如何禁用使副本转换为 memcpy的优化调用？

解决方案

在这里似乎已经足够了：代替使用 -fno-builtin-memcpy 使用 -fno-builtin r仅编译 memcpy 的翻译单位！

另一种方法是通过- fno-tree-loop-distribute-patterns ;尽管这样做可能很脆弱，因为它禁止编译器先重新组织循环代码，然后再调用对 mem * 函数的调用来替换其中的一部分。 / p>

或者，由于您不能依赖C库中的任何内容，因此也许可以顺便使用 -ffreestanding 。

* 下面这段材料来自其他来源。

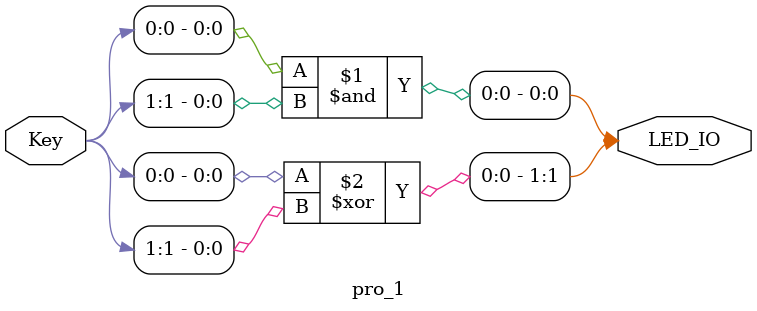
<source format=v>
`timescale 1ns / 1ps


module pro_1(       //Module name, signal type
    input [1:0]Key,
    output [1:0]LED_IO
    );
    //signal connection
    assign LED_IO[0] = Key[0] & Key[1];
    assign LED_IO[1] = Key[0] ^ Key[1];
endmodule

</source>
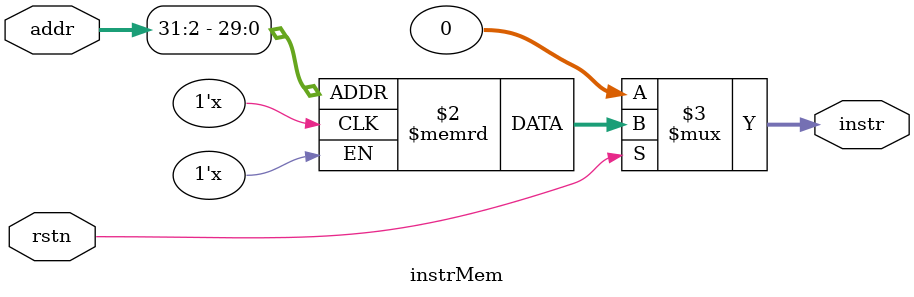
<source format=v>
`timescale 1ns / 1ps

module instrMem(
    input rstn,
    input [31:0] addr,
    output [31:0] instr
    );
    reg [31:0] mem [1023:0];
    assign instr = rstn == 0 ? 0 : mem[addr[31:2]];
endmodule

</source>
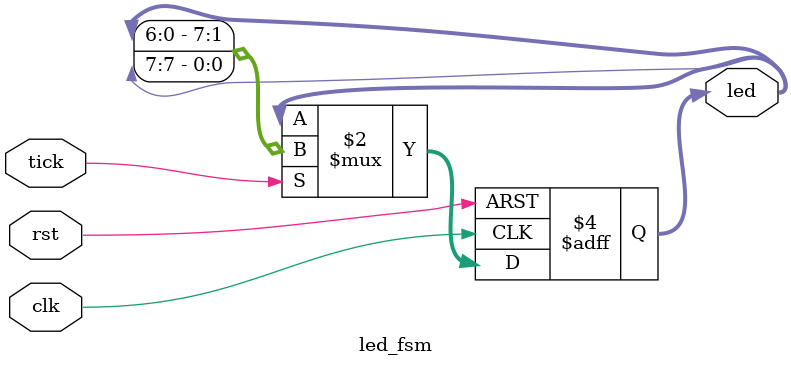
<source format=v>
module led_fsm(
input clk, rst, tick,
output reg [7:0] led
);

always@(posedge clk or posedge rst)begin
	if(rst)begin
		led<={8'b00000001}; 
	end else begin
		if(tick)
		led<={led[6:0], led[7]};
	end
end
endmodule
</source>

I have this code for memcpy as part of my implementation of the standard C library which copies memory from src to dest one byte at a time:

void *memcpy(void *restrict dest, const void *restrict src, size_t len)
{
    char *dp = (char *restrict)dest;
    const char *sp = (const char *restrict)src;

    while( len-- )
    {
        *dp++ = *sp++;
    }

    return dest;
}

With gcc -O2, the code generated is reasonable:

memcpy:
.LFB0:
        movq    %rdi, %rax
        testq   %rdx, %rdx
        je      .L2
        xorl    %ecx, %ecx
.L3:
        movzbl  (%rsi,%rcx), %r8d
        movb    %r8b, (%rax,%rcx)
        addq    $1, %rcx
        cmpq    %rdx, %rcx
        jne     .L3
.L2:
        ret
.LFE0:

However, at gcc -O3, GCC optimizes this naive byte-for-byte copy into a memcpy call:

memcpy:
.LFB0:
        testq   %rdx, %rdx
        je      .L7
        subq    $8, %rsp
        call    memcpy
        addq    $8, %rsp
        ret
.L7:
        movq    %rdi, %rax
        ret
.LFE0:

This won't work (memcpy unconditionally calls itself), and it causes a segfault.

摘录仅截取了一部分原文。